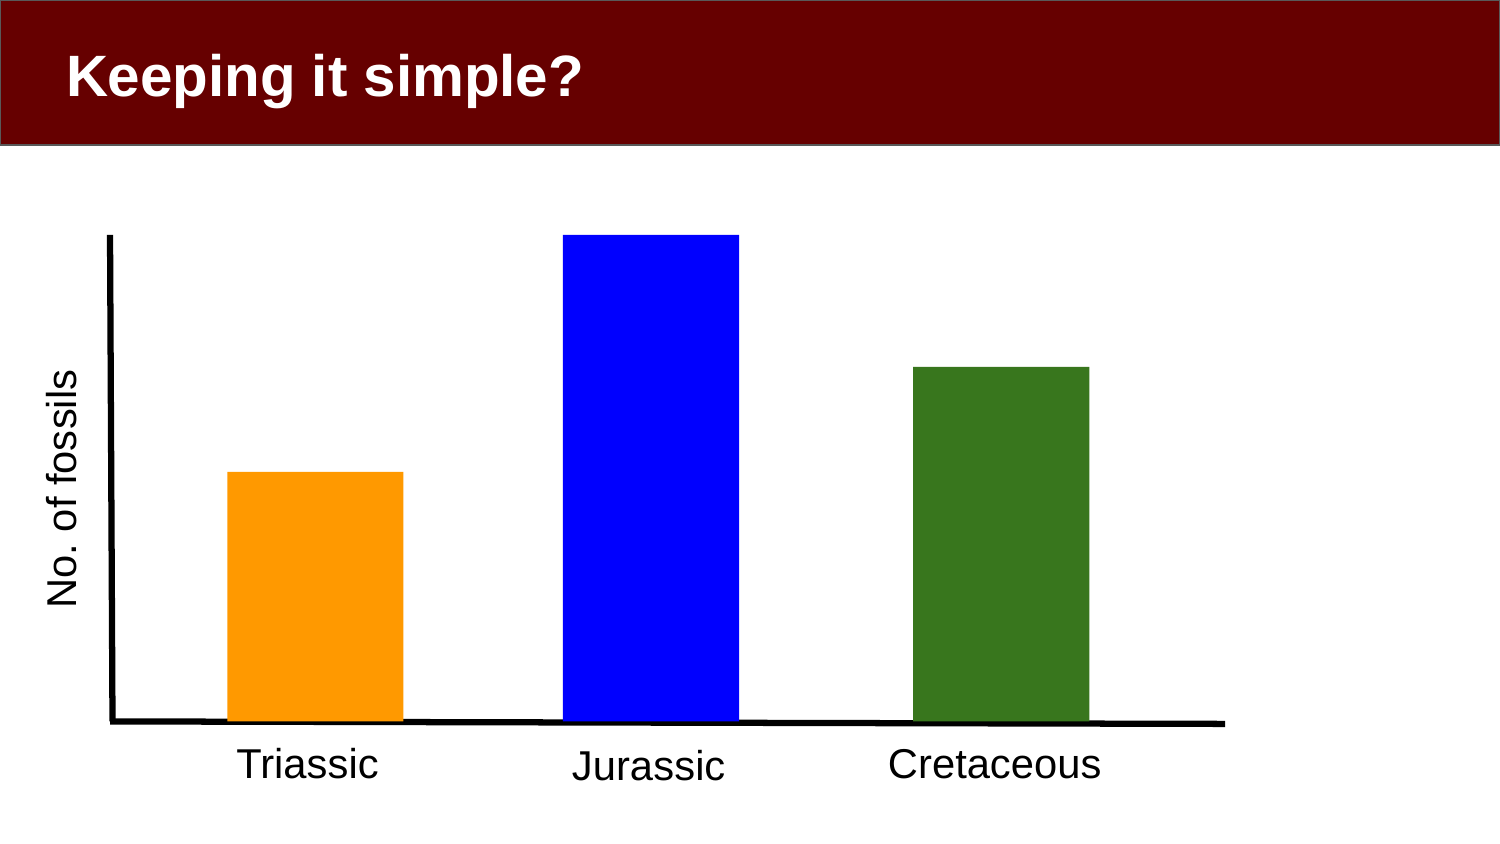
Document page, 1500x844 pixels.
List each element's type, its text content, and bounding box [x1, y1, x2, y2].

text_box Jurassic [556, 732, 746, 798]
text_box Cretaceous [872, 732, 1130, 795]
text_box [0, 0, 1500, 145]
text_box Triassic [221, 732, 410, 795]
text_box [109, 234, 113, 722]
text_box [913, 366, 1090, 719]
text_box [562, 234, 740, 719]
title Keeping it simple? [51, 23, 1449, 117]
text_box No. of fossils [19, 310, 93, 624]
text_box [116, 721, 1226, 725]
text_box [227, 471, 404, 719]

Assignment
Repeat every entry above precisely, leaving each picture out.

Exercise output
Document page, 1500x844 pixels.
List each element's type, its text content, and bounding box [x1, y1, x2, y2].

text_box Jurassic [556, 732, 746, 798]
text_box Cretaceous [872, 732, 1130, 795]
text_box [0, 0, 1500, 145]
text_box Triassic [221, 732, 410, 795]
text_box [109, 234, 113, 722]
text_box [913, 366, 1090, 719]
text_box [562, 234, 740, 719]
title Keeping it simple? [51, 23, 1449, 117]
text_box No. of fossils [19, 310, 93, 624]
text_box [116, 721, 1226, 725]
text_box [227, 471, 404, 719]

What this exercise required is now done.